The focal length of a lens is a key characteristic that describes how the lens converges or diverges light. In our exercise, we use the lens formula to calculate the focal length:
\[ \frac{1}{f} = \frac{1}{d_o} + \frac{1}{d_i} \]
This formula relates the focal length \(f\), the object distance \(d_o\), and the image distance \(d_i\). It's essential to pay attention to the sign conventions. Here, the image distance is given as negative because the image forms on the same side as the object, indicating it's virtual.
Substituting the given values:

• \(d_o = 16.0 \, \text{cm}\)
• \(d_i = -12.0 \, \text{cm}\)

We find:
\[ \frac{1}{f} = \frac{1}{16.0} - \frac{1}{12.0} = \frac{-1}{48} \]
The focal length \(f\) is calculated as \(-48.0 \, \text{cm}\). The negative result confirms that the lens at hand is a diverging lens. Diverging lenses spread light rays apart, resulting in a negative focal length.

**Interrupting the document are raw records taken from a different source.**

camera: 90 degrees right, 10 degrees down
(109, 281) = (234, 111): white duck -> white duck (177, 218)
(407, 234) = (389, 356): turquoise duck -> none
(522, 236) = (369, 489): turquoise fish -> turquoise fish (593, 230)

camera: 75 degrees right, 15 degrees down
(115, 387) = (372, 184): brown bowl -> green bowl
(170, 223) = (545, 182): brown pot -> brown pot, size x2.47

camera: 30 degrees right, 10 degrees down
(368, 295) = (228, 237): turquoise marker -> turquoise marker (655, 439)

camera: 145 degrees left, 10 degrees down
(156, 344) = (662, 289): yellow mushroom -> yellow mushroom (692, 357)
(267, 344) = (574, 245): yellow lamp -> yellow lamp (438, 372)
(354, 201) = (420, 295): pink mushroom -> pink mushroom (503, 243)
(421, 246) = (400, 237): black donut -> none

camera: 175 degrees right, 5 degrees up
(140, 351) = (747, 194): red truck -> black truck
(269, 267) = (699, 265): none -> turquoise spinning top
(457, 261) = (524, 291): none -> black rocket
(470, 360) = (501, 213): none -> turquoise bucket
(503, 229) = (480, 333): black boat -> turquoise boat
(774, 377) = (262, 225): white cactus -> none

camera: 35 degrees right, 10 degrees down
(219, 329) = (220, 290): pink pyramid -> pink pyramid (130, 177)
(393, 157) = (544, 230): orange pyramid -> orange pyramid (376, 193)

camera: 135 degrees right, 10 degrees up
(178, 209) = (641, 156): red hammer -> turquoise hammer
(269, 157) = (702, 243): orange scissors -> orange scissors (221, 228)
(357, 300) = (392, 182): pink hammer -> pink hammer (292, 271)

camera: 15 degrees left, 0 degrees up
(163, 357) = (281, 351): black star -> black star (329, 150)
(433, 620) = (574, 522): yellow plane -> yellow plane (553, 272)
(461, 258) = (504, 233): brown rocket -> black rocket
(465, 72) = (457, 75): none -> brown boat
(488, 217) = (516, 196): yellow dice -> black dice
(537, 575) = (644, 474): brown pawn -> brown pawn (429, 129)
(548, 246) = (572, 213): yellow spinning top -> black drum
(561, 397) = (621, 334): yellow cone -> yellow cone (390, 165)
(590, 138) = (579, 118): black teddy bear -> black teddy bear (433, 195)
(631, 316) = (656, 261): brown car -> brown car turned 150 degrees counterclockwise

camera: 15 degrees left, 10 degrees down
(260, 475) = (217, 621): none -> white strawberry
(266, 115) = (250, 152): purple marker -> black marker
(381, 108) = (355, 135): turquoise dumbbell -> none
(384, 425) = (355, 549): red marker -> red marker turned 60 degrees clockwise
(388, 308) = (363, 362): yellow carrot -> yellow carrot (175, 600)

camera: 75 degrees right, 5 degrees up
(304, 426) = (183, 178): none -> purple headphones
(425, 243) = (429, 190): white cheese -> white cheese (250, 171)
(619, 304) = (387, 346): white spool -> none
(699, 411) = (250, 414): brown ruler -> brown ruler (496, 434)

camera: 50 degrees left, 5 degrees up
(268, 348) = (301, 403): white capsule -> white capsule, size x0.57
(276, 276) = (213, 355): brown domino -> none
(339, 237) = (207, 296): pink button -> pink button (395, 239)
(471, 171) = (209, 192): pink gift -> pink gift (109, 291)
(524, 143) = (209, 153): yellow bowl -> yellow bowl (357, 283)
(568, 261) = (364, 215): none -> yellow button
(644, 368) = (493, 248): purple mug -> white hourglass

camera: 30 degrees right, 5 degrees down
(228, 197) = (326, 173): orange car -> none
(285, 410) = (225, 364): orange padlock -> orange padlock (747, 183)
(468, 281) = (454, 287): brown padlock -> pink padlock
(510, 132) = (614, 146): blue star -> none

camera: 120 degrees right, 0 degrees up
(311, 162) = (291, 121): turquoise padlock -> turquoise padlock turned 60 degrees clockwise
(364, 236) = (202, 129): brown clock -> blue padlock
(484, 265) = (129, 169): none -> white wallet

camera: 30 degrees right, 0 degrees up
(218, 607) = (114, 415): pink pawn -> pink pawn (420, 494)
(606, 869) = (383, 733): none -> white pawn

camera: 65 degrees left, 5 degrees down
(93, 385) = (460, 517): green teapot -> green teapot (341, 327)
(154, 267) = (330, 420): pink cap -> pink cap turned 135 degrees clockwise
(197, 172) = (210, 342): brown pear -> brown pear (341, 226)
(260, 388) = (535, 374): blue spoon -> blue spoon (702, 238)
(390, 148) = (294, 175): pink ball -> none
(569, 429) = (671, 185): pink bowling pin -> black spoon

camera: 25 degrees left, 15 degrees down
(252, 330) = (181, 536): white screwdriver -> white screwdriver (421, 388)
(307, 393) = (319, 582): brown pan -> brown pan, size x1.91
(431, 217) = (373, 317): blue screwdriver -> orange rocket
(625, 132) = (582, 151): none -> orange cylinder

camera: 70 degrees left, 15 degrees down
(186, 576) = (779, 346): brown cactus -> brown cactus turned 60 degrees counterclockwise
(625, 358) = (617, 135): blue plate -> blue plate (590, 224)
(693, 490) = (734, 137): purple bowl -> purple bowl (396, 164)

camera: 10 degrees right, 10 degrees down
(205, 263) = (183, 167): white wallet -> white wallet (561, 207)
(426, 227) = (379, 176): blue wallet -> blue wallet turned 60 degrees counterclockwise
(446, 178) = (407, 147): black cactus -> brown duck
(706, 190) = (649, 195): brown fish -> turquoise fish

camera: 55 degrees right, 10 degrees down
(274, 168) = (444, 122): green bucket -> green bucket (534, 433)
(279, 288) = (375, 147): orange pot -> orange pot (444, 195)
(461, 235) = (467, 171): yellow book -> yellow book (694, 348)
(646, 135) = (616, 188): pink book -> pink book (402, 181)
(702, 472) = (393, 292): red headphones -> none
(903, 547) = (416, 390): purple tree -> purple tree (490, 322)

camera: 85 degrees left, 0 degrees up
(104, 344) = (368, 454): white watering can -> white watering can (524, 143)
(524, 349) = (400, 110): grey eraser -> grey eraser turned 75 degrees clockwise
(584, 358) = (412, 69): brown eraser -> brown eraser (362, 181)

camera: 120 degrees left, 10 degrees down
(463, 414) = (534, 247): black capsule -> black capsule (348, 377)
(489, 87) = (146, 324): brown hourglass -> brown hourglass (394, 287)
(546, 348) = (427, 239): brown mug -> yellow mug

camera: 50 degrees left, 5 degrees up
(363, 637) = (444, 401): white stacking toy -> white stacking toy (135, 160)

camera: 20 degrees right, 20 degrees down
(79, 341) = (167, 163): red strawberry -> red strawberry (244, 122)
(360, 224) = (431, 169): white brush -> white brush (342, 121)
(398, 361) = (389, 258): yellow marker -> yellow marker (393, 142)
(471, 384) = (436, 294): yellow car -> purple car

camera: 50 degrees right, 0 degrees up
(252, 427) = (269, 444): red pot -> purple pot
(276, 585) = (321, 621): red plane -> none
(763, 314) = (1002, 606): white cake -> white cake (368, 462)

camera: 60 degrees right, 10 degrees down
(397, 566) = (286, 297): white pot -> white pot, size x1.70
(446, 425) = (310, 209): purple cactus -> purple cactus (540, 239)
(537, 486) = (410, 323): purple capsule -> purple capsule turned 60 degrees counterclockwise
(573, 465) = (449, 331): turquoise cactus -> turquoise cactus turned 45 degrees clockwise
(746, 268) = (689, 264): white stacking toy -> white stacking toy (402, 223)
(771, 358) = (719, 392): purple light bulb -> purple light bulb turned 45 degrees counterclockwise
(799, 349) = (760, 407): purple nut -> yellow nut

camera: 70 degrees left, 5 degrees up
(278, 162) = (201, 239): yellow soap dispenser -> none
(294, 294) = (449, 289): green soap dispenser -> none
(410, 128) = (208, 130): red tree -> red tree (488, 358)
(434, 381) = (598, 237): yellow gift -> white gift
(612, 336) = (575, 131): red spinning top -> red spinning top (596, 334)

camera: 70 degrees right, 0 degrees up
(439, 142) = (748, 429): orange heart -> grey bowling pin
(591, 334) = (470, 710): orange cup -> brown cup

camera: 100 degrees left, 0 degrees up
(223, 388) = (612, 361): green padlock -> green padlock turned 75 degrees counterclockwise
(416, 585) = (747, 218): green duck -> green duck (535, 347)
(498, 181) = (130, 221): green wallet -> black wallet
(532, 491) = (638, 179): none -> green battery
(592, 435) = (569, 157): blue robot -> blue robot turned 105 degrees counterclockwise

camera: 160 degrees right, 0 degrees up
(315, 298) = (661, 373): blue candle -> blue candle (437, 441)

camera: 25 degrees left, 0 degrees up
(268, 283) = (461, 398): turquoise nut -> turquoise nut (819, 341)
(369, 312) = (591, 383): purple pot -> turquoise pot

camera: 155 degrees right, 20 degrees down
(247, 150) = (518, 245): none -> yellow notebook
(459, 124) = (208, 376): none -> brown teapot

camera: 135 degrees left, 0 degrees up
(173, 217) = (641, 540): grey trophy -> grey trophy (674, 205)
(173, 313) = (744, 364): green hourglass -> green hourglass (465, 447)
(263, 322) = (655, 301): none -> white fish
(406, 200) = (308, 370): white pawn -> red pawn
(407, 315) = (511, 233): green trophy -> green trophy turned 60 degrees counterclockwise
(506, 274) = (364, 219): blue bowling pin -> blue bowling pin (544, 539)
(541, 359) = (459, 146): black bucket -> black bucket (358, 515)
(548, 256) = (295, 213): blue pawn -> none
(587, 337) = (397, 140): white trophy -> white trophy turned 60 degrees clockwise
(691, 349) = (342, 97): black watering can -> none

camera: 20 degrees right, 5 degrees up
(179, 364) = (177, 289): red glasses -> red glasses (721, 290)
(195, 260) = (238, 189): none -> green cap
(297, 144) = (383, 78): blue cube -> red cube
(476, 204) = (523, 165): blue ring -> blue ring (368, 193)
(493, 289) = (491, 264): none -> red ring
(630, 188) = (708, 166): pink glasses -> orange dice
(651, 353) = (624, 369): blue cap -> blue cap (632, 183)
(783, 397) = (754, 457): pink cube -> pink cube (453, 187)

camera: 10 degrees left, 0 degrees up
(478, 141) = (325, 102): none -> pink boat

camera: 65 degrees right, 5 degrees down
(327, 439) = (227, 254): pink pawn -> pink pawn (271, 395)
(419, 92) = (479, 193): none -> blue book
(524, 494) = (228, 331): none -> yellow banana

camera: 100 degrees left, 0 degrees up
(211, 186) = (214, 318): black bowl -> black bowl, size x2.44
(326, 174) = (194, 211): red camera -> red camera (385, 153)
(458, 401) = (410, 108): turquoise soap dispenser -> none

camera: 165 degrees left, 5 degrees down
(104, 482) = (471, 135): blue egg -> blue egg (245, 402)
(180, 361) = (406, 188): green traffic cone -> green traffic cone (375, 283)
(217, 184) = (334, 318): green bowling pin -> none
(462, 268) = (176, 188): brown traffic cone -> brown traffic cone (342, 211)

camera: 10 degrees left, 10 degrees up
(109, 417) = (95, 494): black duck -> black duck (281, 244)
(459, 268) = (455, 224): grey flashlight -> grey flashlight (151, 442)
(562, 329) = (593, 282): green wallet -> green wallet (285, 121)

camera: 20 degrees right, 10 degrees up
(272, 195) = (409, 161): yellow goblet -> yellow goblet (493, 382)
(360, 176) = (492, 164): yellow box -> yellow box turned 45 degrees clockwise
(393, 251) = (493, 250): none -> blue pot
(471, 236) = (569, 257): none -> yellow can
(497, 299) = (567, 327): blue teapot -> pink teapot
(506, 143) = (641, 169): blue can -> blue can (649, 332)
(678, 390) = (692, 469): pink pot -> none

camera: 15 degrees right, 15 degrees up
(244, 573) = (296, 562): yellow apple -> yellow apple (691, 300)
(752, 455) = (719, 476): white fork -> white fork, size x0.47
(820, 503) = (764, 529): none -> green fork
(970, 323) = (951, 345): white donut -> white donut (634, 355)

Magnification provides insight into how the size of an image relates to the original object. To find the image height, we use the magnification formula:
\[ m = \frac{h_i}{h_o} = \frac{-d_i}{d_o} \]
Where:

• \(h_i\) is the image height
• \(h_o = 8.50 \, \text{mm}\) is the object height
• \(d_i\) and \(d_o\) are the image and object distances, respectively

Substituting the values, we get:
\[ m = \frac{-(-12.0)}{16.0} = \frac{12}{16} = 0.75 \]
The positive magnification of 0.75 indicates that the image is upright and smaller than the object. The image height \(h_i\) is calculated as:
\[ h_i = m \times h_o = 0.75 \times 8.50 = 6.375 \, \text{mm} \]
This confirms the nature of the image: it is erect and diminished, appearing 6.375 mm tall.

Ray diagrams are a visual representation of how light rays travel through lenses. They help us determine where and how the image is formed. For a diverging lens, like the one in our exercise, the following steps characterize the process:

• Draw a parallel ray from the top of the object to the lens. Once it passes through the lens, this ray diverges.
• Next, draw a ray that travels from the top of the object straight through the center of the lens. This ray does not change direction.

The divergent rays seem to originate from a point on the object's side. This point marks where the image is formed. Since these rays do not actually converge to form a real meet, the image is virtual.
Virtual images produced by diverging lenses are upright and appear on the same side as the object, consistent with our exercise, confirming the image's erect state and reduced size.